1977 also saw the premiere of “Star Wars,” and Jaws hit two years before. The Hollywood bar was set fairly high. It became obvious that making Herbie’s latest escapades through the French Riviera financially viable was going to require some sort of gimmick. The gimmick in Clarksdale, Miss., came in the form of the coolest little Herbie go-kart.

A Near-Religious Experience

 

There were clearly not as many trial lawyers around back in 1977 as there are today because this thing was a death trap. The go-kart in question was a simple, no-frills rig powered by a Briggs and Stratton lawnmower engine and adorned with a fiberglass Herbie shell. It sat in the lobby of the movie theater so that all the passing kids could adequately lust after it. To make this rolling death machine your own, all you had to do was write your name and phone number on your ticket stub and drop it into a container. When the movie’s run was complete, they would raffle off the kart.

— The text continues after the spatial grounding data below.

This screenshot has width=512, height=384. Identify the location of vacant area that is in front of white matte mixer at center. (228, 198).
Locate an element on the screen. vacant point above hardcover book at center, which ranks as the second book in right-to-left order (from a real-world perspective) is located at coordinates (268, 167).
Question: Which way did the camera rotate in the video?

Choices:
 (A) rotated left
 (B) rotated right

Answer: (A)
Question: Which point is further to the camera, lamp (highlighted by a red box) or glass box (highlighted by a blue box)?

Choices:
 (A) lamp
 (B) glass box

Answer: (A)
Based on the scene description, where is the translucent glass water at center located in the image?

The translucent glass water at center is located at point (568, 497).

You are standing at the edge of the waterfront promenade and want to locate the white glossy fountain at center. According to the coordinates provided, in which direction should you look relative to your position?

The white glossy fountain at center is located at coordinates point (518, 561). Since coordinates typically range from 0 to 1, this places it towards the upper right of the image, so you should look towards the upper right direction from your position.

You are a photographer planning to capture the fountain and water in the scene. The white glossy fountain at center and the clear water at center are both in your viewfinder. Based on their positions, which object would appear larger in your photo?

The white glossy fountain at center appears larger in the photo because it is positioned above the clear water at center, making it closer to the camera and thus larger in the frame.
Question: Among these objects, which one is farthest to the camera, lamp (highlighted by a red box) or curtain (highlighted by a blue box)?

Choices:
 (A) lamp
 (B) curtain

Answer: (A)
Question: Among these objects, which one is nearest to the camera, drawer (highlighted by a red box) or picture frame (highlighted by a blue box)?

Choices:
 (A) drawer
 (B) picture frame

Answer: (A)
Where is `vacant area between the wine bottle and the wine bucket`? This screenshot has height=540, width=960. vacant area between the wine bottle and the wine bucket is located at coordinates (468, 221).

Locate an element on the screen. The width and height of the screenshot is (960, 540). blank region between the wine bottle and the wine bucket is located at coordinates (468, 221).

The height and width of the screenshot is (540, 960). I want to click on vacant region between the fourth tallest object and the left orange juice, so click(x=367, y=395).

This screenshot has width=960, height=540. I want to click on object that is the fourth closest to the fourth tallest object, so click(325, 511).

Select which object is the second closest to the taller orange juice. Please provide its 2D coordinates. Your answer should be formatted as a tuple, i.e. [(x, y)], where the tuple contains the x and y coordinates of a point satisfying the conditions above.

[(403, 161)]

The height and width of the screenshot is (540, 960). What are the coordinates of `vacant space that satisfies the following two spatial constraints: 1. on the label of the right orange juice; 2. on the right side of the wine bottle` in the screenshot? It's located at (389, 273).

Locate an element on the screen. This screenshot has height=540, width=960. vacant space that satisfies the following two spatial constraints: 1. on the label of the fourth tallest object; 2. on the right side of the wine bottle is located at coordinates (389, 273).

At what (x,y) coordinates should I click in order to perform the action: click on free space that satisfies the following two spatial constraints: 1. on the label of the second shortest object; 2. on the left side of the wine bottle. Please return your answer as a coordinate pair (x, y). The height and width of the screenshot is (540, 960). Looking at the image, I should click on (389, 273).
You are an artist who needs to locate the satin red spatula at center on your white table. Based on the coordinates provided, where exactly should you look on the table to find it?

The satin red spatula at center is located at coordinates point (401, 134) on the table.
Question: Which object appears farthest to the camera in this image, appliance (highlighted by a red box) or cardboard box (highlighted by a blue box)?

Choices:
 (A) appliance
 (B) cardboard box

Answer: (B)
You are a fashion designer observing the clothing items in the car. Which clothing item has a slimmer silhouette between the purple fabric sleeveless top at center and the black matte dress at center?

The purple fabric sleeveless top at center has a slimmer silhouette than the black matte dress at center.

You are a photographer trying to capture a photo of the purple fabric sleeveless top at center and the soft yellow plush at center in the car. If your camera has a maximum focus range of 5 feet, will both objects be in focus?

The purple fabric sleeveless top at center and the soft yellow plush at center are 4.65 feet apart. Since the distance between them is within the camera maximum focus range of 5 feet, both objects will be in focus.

I likely saw that stupid movie half a dozen times. I coveted that go-kart in a manner that bordered upon unseemly. I literally prayed for that thing. No kidding, I promised God that if He would give me that Herbie go-kart, I would gladly become a preacher. I actually offered a life of full-time Christian service in exchange for that cheesy motorized suicide sled.

 

4-wheelers and go-karts can be terribly dangerous. I really didn’t want this to happen to my mom.

Disaster Strikes

 

On the appointed day, not only did I not win the go-kart, but a scruffy little kid right down the street did.

You need to understand, in the 1970s, there were essentially no rules as we might imagine them. The little menace tore up and down public roads in that thing at all hours, and nobody cared. He bounced across lawns and spun out in driveways. Folks back then just thought it was cute. As I sat in my room and stewed over this travesty, I had to listen to that neighbor kid screaming back and forth right outside my window in what should rightfully have been my Herbie go-kart. It was enough to make an 11-year-old question his religion.

Then, one day I heard a fearsome commotion outside. I tore out my front door to find a modest crowd gathered around the Herbie go-kart, now upended. The lucky kid’s mom had taken a spin in the thing and had inadvertently gotten her foot through the bottom of the frame. As this was the 70s, she was wearing neither shoes nor a helmet. Her bare toes caught on the asphalt with predictable results. It was literally months and a couple of nasty surgeries before she could walk again.

Ruminations

 

The whole sordid experience taught me a great deal about life. I love my mom … I mean, a lot. I really wouldn’t want to see her foot all but torn off in a horrible go-kart accident.

Perhaps with the benefit of hindsight, God knew more about what was best for me than I did. That simple yet timeless truth has since carried me through several careers, and a life aggressively lived. And that’s also how close I came to a career not as a physician, engineer, pilot, and writer, but as a Baptist minister.